Au même moment, dans une autre ville française, une autre de ses élues embarrassait le Parti socialiste. Conseillère régionale, Céline Pina n’a pas supporté qu’un « Salon de la femme musulmane » invite à Pontoise des imams connus pour justifier le viol conjugal et recommander aux femmes de se voiler si elles ne veulent pas se faire agresser. Elle explique le silence de ses collègues élus par le « clientélisme communautariste » : « Pour des partis exsangues, sans vision ni repères, c’est le seul moyen de contrôler des territoires et d’assurer la pérennité de leur pouvoir, serait-ce au prix de la trahison des principes. » Là aussi, il y a un os. « Ce clientélisme est incompatible avec la défense de l’égalité hommes-femmes », ajoute-t-elle en évoquant le témoignage de l’une de ses connaissances, résolue à porter le voile pour avoir la paix à force d’intimidations, s’estimant trahie par les élus : « Là où l’on croise le plus les politiques, c’est quand ils viennent faire leur marché à la mosquée et pour l’Aïd. Ils sont bras dessus, bras dessous avec ceux-là mêmes qui nous mettent la pression. Entre dominants, ils se sont reconnus et, nous, ils nous ont passées par pertes et profits. »

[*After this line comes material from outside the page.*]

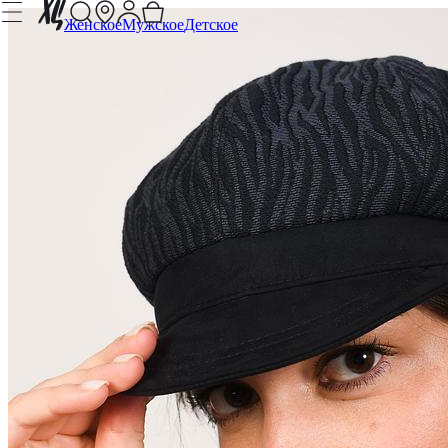
Женское
Мужское
Детское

[...] Pas une grande voix de la Rue de Solferino n’a répondu à Céline Pina. Le responsable départemental de son parti ne s’est exprimé que pour démentir son exclusion. L’actualité du PS, c’est la sortie du livre de Cambadélis : A gauche les valeurs décident de tout.

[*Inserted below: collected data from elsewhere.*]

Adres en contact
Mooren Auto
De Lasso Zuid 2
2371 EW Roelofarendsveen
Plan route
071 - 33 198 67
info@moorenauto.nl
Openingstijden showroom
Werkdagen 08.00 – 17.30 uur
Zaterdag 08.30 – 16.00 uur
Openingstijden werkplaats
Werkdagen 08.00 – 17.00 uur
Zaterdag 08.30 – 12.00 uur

Ce mutisme socialiste face aux cas Sabrina Hout ou Céline Pina exprime le deuil de la fameuse ligne Terra Nova. Ce think tank très écouté suggérait au PS d’assumer sa mutation sociale-libérale en abandonnant « l’électorat historique » des catégories populaires agrippées à des revendications sociales archaïques et des valeurs culturelles conservatrices. Pour miser sur une « nouvelle coalition » : « La France de demain » rassemblant autour des « valeurs de tolérance » les cadres diplômés, les femmes, les jeunes, les minorités sexuelles et les populations d’origine immigrée. C’est parce que ce programme Terra Nova a explosé que les socialistes se taisent. Ils réfléchissent. Ils n’en ont pas d’autre."